··· Information supplied

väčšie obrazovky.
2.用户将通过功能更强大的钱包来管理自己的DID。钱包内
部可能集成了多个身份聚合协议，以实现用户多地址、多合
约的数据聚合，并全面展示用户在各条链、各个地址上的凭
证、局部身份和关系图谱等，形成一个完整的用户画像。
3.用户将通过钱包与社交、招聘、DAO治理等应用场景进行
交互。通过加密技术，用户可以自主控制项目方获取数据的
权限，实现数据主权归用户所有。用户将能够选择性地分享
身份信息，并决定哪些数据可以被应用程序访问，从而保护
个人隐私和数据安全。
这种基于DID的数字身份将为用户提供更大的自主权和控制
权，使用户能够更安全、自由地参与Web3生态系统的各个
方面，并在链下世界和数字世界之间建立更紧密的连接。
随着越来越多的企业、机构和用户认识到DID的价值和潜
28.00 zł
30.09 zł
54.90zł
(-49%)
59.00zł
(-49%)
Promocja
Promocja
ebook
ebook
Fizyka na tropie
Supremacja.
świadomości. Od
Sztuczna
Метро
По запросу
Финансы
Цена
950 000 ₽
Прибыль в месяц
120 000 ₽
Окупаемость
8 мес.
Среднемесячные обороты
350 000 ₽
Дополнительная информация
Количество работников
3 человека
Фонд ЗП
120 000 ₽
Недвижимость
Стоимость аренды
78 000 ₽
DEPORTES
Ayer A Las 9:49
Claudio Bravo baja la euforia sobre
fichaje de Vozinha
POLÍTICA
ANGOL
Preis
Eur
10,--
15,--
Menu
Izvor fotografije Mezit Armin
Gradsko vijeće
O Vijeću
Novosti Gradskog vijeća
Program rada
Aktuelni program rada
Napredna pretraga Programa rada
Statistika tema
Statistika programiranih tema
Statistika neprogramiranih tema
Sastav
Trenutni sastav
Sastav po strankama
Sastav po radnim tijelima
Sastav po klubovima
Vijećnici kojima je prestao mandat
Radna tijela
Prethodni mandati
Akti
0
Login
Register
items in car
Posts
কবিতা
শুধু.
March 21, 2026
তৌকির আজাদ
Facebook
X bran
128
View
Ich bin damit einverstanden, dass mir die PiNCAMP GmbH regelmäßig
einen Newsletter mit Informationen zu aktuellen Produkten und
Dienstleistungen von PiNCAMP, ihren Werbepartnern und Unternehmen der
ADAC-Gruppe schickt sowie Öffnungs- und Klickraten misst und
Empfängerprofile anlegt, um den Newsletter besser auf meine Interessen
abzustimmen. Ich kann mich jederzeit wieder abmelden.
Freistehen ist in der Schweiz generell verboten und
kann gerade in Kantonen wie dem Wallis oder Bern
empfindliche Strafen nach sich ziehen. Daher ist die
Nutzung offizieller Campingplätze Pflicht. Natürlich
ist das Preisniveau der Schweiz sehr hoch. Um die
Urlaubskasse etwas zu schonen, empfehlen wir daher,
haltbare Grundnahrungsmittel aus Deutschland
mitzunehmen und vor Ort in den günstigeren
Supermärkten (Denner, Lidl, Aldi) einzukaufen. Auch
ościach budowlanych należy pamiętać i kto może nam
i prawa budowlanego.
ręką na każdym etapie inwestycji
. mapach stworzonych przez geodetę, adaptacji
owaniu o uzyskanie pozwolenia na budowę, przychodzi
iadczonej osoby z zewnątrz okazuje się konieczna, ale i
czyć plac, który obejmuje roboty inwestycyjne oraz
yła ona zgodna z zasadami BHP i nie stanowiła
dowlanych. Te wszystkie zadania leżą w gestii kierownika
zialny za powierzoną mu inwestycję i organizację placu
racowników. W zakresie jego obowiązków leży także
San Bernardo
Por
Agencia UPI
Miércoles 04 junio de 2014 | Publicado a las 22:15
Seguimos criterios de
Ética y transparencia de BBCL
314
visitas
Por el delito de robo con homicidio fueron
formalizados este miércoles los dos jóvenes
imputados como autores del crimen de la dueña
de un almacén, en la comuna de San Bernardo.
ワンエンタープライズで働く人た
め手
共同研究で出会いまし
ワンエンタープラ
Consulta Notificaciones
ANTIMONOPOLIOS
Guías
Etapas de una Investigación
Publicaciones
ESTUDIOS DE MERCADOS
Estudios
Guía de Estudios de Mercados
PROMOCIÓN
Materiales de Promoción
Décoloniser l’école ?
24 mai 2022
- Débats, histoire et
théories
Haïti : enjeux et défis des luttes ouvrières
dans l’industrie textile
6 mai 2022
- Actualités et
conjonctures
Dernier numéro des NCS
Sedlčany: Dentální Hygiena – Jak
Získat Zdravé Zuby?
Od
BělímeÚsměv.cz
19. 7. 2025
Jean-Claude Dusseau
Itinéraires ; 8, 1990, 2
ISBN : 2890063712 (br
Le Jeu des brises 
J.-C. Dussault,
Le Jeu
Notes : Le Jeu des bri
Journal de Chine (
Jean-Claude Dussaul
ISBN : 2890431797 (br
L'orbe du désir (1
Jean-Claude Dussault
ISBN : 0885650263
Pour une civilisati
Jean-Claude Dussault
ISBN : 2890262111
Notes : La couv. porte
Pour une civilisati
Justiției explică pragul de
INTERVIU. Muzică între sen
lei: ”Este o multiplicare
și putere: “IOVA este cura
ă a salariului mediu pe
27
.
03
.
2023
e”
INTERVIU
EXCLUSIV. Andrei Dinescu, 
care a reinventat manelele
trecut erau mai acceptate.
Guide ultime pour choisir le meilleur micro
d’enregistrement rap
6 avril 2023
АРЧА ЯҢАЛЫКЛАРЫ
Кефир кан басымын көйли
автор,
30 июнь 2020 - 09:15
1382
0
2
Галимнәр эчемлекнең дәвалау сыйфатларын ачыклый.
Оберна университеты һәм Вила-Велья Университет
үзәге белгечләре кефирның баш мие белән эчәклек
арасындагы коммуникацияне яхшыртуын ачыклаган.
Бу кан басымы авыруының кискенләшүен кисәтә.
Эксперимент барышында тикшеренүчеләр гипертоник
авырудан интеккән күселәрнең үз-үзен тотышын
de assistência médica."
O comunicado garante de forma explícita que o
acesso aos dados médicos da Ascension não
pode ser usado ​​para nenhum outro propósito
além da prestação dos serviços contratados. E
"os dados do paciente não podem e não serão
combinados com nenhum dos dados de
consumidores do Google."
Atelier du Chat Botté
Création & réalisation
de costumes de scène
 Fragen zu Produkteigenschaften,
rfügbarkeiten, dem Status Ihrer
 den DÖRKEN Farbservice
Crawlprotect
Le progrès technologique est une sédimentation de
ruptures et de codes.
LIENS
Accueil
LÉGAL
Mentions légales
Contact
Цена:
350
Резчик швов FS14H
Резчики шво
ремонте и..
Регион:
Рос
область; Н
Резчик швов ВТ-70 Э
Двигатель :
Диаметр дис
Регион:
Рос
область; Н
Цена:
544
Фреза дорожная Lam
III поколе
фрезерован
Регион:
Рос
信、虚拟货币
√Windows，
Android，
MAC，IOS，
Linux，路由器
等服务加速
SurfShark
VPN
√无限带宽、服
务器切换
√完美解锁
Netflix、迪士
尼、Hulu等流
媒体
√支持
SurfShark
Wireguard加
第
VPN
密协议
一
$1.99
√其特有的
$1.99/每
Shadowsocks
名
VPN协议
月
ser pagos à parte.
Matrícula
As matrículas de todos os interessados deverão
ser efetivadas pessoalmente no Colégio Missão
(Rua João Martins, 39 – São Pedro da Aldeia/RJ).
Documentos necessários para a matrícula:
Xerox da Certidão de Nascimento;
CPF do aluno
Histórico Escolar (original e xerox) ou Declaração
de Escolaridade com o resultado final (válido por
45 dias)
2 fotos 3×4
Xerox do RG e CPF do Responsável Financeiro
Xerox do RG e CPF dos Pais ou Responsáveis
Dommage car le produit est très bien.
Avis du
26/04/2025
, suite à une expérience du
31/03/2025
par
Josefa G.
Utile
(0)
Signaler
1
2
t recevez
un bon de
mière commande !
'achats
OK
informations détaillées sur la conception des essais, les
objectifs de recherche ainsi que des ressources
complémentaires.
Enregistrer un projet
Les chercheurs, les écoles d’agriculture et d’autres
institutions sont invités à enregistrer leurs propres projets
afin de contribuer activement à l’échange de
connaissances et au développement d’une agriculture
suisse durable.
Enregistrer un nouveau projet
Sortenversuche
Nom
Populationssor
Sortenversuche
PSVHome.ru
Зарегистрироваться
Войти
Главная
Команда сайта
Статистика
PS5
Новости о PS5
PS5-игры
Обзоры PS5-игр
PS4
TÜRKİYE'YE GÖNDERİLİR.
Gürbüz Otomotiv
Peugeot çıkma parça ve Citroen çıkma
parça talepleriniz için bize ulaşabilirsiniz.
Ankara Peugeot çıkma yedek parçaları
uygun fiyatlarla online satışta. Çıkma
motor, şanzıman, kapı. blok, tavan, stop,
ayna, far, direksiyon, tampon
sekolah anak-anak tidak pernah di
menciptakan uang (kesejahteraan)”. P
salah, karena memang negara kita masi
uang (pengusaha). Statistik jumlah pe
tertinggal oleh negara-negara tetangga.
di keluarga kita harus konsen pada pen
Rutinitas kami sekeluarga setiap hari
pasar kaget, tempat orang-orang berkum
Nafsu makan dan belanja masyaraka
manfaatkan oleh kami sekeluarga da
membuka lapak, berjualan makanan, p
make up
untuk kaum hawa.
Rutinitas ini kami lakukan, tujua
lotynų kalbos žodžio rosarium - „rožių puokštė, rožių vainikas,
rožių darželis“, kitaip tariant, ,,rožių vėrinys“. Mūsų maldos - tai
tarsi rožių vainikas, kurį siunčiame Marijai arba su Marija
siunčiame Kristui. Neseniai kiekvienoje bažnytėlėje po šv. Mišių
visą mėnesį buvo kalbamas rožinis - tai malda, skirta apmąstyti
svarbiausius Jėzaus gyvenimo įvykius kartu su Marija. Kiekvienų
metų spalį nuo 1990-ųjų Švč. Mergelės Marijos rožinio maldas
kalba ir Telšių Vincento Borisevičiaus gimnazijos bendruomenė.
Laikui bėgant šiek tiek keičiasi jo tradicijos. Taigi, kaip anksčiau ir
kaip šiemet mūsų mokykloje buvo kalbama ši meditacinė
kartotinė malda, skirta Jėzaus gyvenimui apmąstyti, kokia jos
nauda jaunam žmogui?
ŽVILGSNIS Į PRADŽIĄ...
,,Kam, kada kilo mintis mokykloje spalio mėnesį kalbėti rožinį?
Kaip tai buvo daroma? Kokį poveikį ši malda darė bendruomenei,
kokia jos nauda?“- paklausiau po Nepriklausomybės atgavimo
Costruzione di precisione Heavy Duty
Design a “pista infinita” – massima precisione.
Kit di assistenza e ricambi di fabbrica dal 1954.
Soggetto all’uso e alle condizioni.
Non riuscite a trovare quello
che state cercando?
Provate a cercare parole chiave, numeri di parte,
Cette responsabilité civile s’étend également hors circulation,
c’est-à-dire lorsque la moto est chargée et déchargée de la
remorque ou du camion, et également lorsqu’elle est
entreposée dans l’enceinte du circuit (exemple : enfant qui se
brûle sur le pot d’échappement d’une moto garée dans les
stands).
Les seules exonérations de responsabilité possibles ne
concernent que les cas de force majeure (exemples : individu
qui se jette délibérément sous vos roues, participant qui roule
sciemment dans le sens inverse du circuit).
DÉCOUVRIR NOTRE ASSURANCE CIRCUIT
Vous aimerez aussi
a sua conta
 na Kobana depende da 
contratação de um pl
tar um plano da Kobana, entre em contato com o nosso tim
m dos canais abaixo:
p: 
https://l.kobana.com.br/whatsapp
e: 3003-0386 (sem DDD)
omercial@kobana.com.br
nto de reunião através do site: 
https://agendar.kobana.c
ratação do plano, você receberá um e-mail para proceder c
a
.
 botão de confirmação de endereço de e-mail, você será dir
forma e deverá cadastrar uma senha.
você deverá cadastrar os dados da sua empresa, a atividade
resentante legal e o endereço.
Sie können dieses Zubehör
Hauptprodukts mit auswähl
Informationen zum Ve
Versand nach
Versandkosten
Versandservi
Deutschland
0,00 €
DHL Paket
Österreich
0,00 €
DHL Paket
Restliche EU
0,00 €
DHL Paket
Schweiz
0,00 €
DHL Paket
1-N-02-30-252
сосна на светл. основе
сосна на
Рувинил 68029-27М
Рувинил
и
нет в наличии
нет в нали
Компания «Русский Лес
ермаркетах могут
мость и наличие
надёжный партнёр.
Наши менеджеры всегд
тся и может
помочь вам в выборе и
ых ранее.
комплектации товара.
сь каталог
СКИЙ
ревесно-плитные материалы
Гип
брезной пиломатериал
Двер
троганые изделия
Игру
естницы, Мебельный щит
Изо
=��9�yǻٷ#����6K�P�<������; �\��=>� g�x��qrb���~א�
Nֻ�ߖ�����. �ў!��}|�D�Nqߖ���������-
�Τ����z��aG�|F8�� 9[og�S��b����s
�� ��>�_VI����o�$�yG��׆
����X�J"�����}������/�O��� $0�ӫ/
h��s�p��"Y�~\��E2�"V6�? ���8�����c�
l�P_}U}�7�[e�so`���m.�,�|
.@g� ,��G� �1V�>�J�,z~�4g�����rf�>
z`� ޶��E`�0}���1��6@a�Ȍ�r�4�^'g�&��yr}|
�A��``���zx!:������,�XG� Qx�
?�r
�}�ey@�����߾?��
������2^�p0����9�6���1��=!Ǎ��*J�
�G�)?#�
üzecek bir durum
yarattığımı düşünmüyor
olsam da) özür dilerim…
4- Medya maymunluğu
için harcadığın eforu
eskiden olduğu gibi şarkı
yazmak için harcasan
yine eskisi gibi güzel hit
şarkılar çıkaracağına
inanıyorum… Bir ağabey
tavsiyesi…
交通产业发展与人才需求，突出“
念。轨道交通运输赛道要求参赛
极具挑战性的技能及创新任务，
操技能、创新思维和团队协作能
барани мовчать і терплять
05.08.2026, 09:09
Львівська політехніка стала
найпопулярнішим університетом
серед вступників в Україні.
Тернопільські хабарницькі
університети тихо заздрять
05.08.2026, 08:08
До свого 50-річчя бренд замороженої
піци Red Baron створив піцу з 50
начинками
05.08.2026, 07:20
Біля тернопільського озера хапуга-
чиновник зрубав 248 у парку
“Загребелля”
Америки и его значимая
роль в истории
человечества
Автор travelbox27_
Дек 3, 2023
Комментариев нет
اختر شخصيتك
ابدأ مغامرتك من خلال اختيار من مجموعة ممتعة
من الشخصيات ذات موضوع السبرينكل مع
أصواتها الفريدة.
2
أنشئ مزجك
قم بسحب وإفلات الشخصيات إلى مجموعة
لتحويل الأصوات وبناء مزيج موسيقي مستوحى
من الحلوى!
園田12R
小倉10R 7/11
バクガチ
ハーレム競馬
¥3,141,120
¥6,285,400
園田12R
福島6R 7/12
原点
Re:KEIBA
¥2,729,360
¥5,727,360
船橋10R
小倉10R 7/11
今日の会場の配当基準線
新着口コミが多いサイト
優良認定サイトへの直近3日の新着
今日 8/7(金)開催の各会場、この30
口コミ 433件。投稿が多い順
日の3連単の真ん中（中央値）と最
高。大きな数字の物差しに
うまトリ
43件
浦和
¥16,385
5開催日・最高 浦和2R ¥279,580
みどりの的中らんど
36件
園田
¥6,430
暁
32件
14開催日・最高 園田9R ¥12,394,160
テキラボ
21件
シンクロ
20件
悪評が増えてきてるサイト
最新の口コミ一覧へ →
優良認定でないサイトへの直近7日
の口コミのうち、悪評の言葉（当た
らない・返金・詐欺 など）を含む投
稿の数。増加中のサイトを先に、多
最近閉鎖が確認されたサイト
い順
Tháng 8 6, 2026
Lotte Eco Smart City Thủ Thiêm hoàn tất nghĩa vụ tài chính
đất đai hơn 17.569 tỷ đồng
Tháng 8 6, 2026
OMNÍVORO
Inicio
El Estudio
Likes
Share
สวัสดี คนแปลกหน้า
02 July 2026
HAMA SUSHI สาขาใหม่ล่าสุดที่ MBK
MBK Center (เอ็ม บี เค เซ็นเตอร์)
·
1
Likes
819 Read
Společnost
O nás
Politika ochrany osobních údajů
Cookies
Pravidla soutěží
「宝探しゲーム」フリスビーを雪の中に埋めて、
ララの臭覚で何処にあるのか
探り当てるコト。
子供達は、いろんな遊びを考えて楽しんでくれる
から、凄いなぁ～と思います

······

About this exercise — Copy the lines verbatim, starting at the first line of the entries and ending at the line that contains "权，使用户能够更安全、自由地参与Web3生态系统的各个", including both.

Reply —
väčšie obrazovky.
2.用户将通过功能更强大的钱包来管理自己的DID。钱包内
部可能集成了多个身份聚合协议，以实现用户多地址、多合
约的数据聚合，并全面展示用户在各条链、各个地址上的凭
证、局部身份和关系图谱等，形成一个完整的用户画像。
3.用户将通过钱包与社交、招聘、DAO治理等应用场景进行
交互。通过加密技术，用户可以自主控制项目方获取数据的
权限，实现数据主权归用户所有。用户将能够选择性地分享
身份信息，并决定哪些数据可以被应用程序访问，从而保护
个人隐私和数据安全。
这种基于DID的数字身份将为用户提供更大的自主权和控制
权，使用户能够更安全、自由地参与Web3生态系统的各个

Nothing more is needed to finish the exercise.